Tuesday, September 22, 2009

LBD Part Deux

I've been working some more on my LBD, and I think this is definitely going to be what some sewists call a "wearable muslin"- it has a couple mistakes that I'm glad I've made with cheap not-particularly-special plain black fabric rather than my cool bat knit. I don't know if I am loving this pattern as much as I thought I would, but I guess I'll have to actually finish the dress to find out! (The straps aren't as cute as I thought they would be.) Oh well- if this doesn't work out, it was only $3.99. I have a similar pattern in New Look 6699 (which was actually the pattern I used for last year's prom dress; it's partially visible in my profile picture on the top right corner of the page, and one of these days I will get around to doing a proper post on it!). Anyway, here is the pattern:

I think the skirt is a little fuller in the McCall's than in the full skirt here, but there isn't much difference otherwise. I'll definitely be making myself another all-purpose LBD, probably in the not-too-distant future because the fabric turned out to be a good deal sheerer than I originally thought and I think I'll have to wear a slip under it, which sort of takes away from the super-comfy, throw-it-on-and-go appeal a really good versatile dress ought to have. (Holy Run-On Sentence, Batman, but I'm too lazy to reword. I find it easier to acknowledge and move on with life.) If I do, I'll probably be using this pattern rather than the McCalls', because I also found it easier to work with. More on the LBD hopefully tomorrow; I want to finish it so I can wear it Thursday with my fab stripey socks to Chorale practice and feel awesome while I sing.

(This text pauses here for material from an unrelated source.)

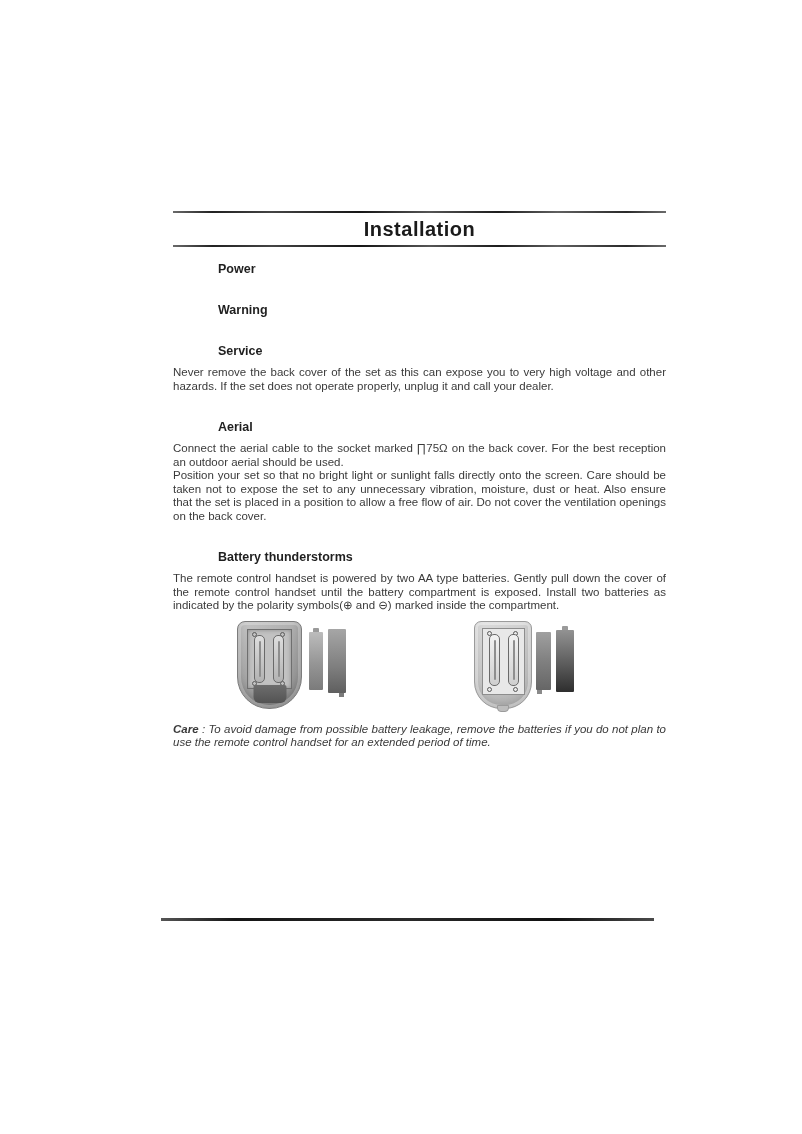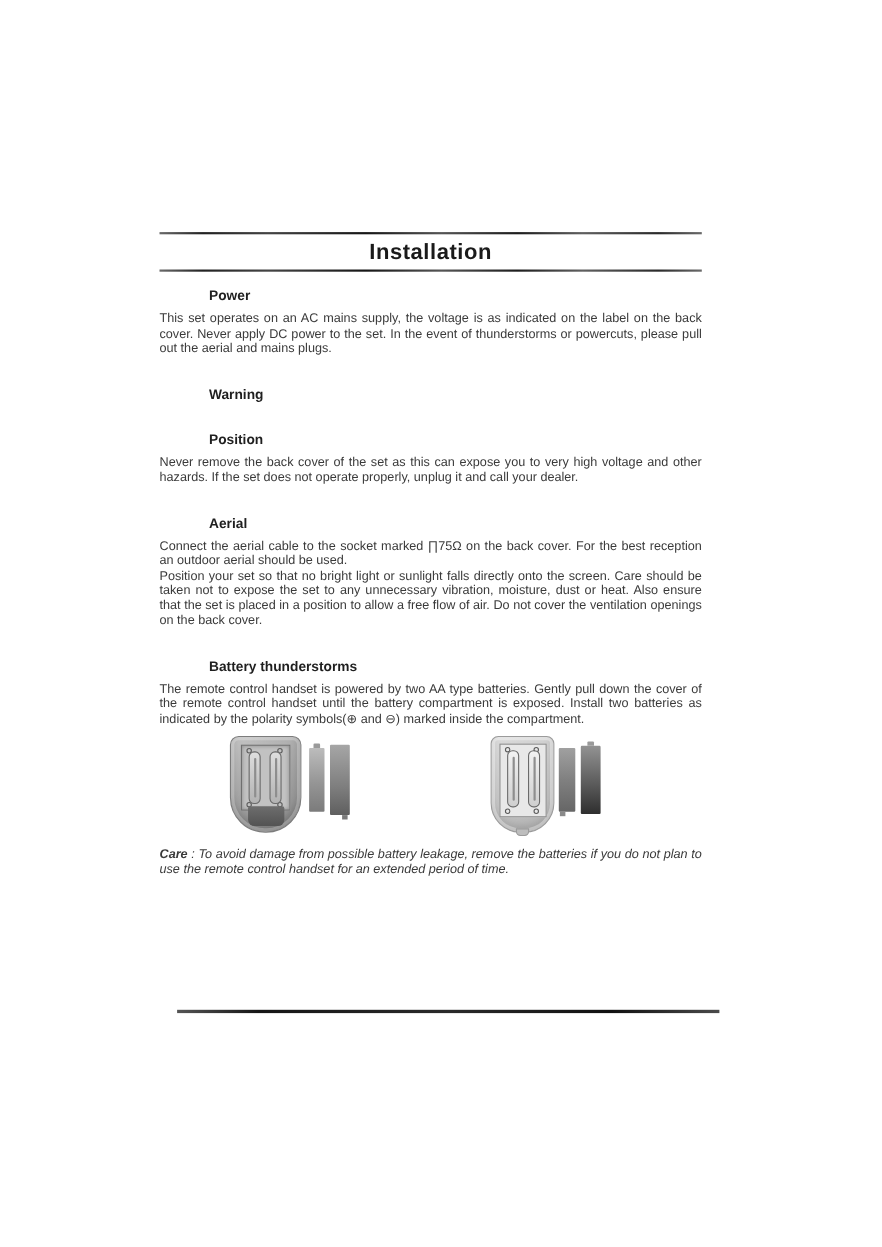"Installation" .content { left: 145px -> 173px }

Monday, September 14, 2009

The Little Black Dress

So, I actually have a couple of these, both RTW, already. One is an empire-waisted spaghetti strap in a semi-sheer fabric with sequined flowers on the skirt. It's adorable and comfy and I like it a lot. The other is a long-sleeved sweater dress with a low v-neck and a pencil skirt that flares and ruffles at the knee. It's one of those rare garments that looks crappy on the hanger and excellent on, rather than the reverse. It is very soft and warm, gives me a va-va-voom figure (not for nothing did Lana Turner and Jayne Mansfield et. al wear sweaters in the '50s!), and generally gets compliments every time I wear it. They're lovely LBDs, but they are both a bit formal for everyday wear and neither can really be mix-n-matched with my variety of sheer overshirts. As I start planning for college, I think more and more about reducing my wardrobe down from its current way-oversized state by adding more pieces that are really versatile. I've been thinking about making myself a simple black dress for a while now, and I found the perfect pattern in McCall's 5292.
image of M5292
Isn't it just too, too adorable? I'm a sucker for all things full-skirted because of my large hips, and I just think this has a very retro '50s cuteness about it that really can't be surpassed. The A and B patterns are ok, but what made me grab this so fast I got the wrong size and had to go back for the right one was the C pattern. I don't like the little bow they added, because it's just a leeeetle too twee and girly for my tastes, but otherwise, it's pretty much my ideal dress. The cinched midriff will bring out my small waist, the scooped neckline is flattering to medium-small boobs, and the skirt glides right over my big butt and thighs. It's simple enough to be elegant, but has enough detailing to make it interesting. (I like the gathers under the bust, for example.) I won't bother taking pictures of the first fabric I want to make this in; it's a thin black silky jersey that won't wrinkle at all and is basically indestructible but still looks (and feels!) soft and pretty. I have no idea where it came from; I think it was born in the Rubbermaid containers in our trailer, like a lot of my other older fabric. If this dress works like I hope it will, I think I'll make it in my stripey Batman fabric and my black and silver bat-print satin knit. I'll just have to see!